TASK: Below are entries with pictures in them. Output exactly the lines starting at the line with "[110,102,257,121] Java-vs-Python ->" and ending at the line with "[501,204,535,211] server ->", both included, but not the pictures.

[[ DATASET open ]]

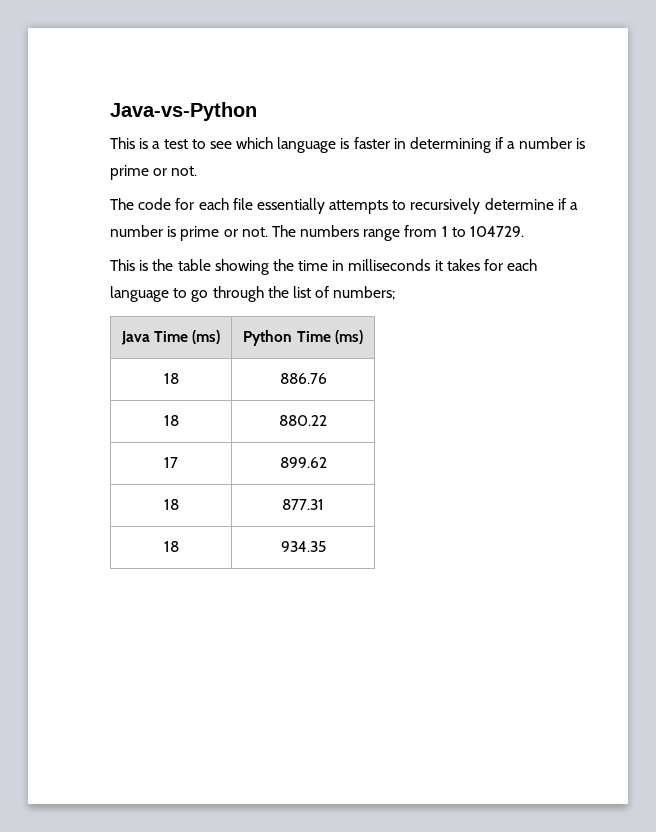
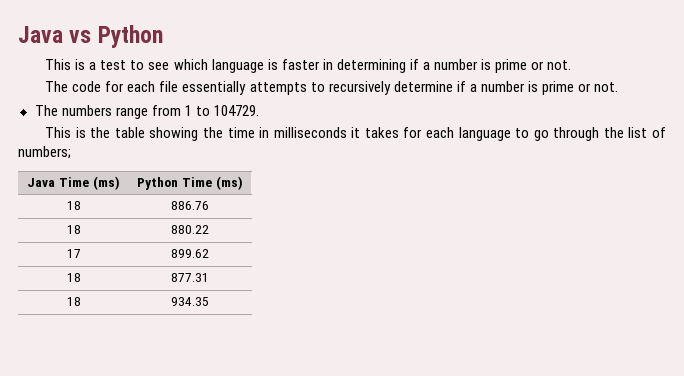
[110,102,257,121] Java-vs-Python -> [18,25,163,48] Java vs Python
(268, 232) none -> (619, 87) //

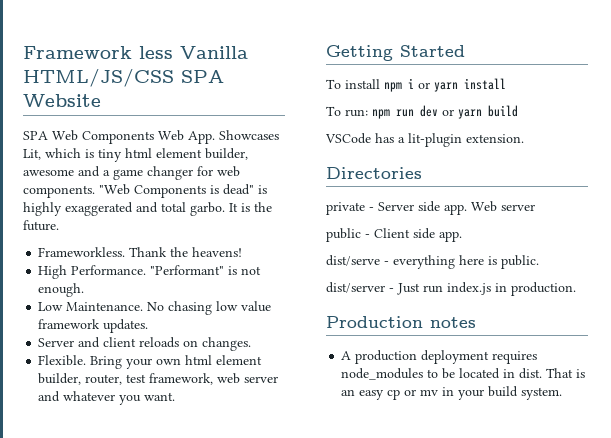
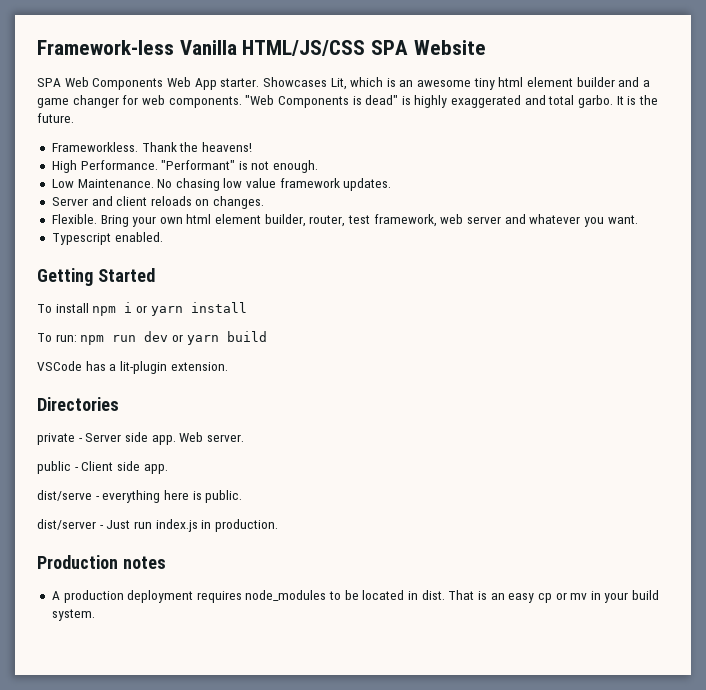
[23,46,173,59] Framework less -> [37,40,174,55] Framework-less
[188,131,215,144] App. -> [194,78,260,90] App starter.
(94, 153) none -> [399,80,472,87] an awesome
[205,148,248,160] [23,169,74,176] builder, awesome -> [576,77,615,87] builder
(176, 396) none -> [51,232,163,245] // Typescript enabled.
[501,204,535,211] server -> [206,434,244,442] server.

[[ DATASET closed ]]
[[ DATASET open ]]

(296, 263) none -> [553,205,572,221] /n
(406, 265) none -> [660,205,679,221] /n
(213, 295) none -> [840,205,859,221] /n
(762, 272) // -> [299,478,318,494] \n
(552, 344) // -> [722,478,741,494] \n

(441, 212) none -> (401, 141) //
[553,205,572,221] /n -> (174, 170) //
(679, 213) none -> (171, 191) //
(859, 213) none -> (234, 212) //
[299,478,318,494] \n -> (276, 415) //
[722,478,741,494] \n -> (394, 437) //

[[ DATASET closed ]]

OUTPUT OF THE EXERCISE:
[110,102,257,121] Java-vs-Python -> [18,25,163,48] Java vs Python
(268, 232) none -> (619, 87) //

[23,46,173,59] Framework less -> [37,40,174,55] Framework-less
[188,131,215,144] App. -> [194,78,260,90] App starter.
(94, 153) none -> [399,80,472,87] an awesome
[205,148,248,160] [23,169,74,176] builder, awesome -> [576,77,615,87] builder
(176, 396) none -> [51,232,163,245] // Typescript enabled.
[501,204,535,211] server -> [206,434,244,442] server.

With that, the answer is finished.